(DIRECTIONS):
Go to the line containing "(265, 185) none" and return it and each line after it exactly, through the end of the data below, and nothing more.

*** Opening RECORDS ***

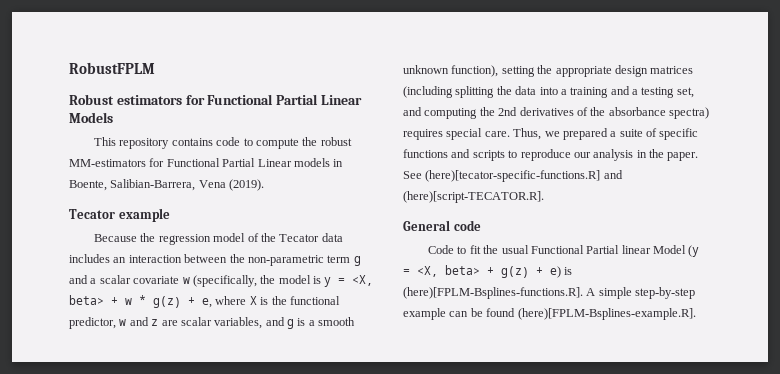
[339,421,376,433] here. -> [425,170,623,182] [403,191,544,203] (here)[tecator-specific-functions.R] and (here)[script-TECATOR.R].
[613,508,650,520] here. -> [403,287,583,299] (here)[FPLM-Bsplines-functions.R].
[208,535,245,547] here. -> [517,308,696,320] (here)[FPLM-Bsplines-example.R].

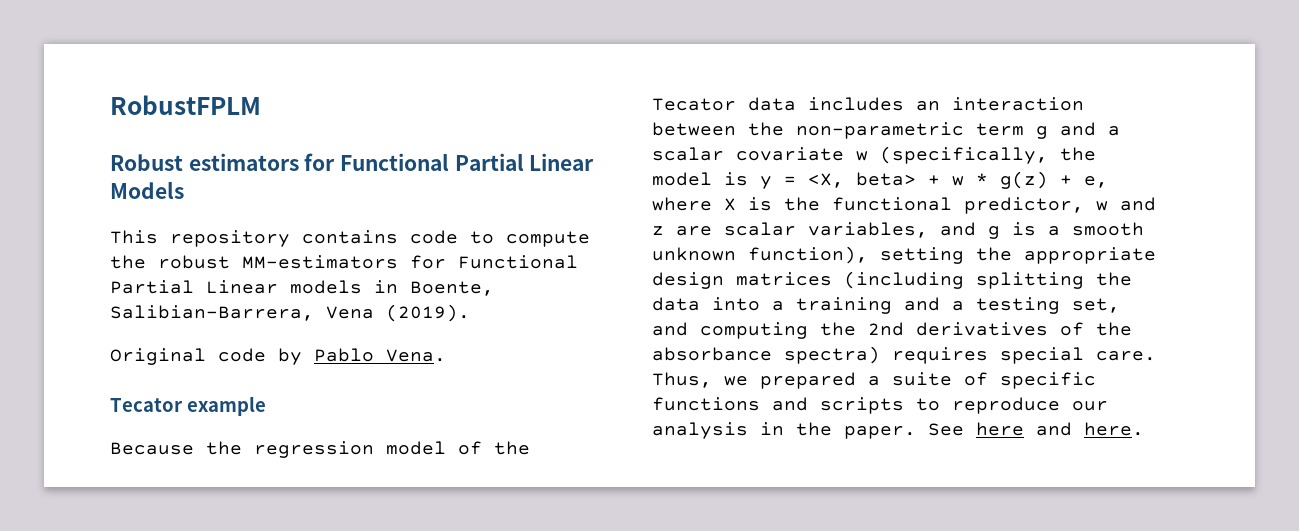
(265, 185) none -> [110,348,446,365] // Original code by Pablo Vena.
[425,170,623,182] [403,191,544,203] [403,220,481,231] [428,245,700,257] [403,265,573,278] [403,287,696,299] [403,308,696,320] (here)[tecator-specific-functions.R] and (here)[script-TECATOR.R]. // General code // Code to fit the usual Functional Partial linear Model (y = <X, beta> + g(z) + e) is (here)[FPLM-Bsplines-functions.R]. A simple step-by-step example can be found (here)[FPLM-Bsplines-example.R]. -> [976,422,1144,436] here and here.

*** Closing RECORDS ***

(RESULT OF THIS TASK):
(265, 185) none -> [110,348,446,365] // Original code by Pablo Vena.
[425,170,623,182] [403,191,544,203] [403,220,481,231] [428,245,700,257] [403,265,573,278] [403,287,696,299] [403,308,696,320] (here)[tecator-specific-functions.R] and (here)[script-TECATOR.R]. // General code // Code to fit the usual Functional Partial linear Model (y = <X, beta> + g(z) + e) is (here)[FPLM-Bsplines-functions.R]. A simple step-by-step example can be found (here)[FPLM-Bsplines-example.R]. -> [976,422,1144,436] here and here.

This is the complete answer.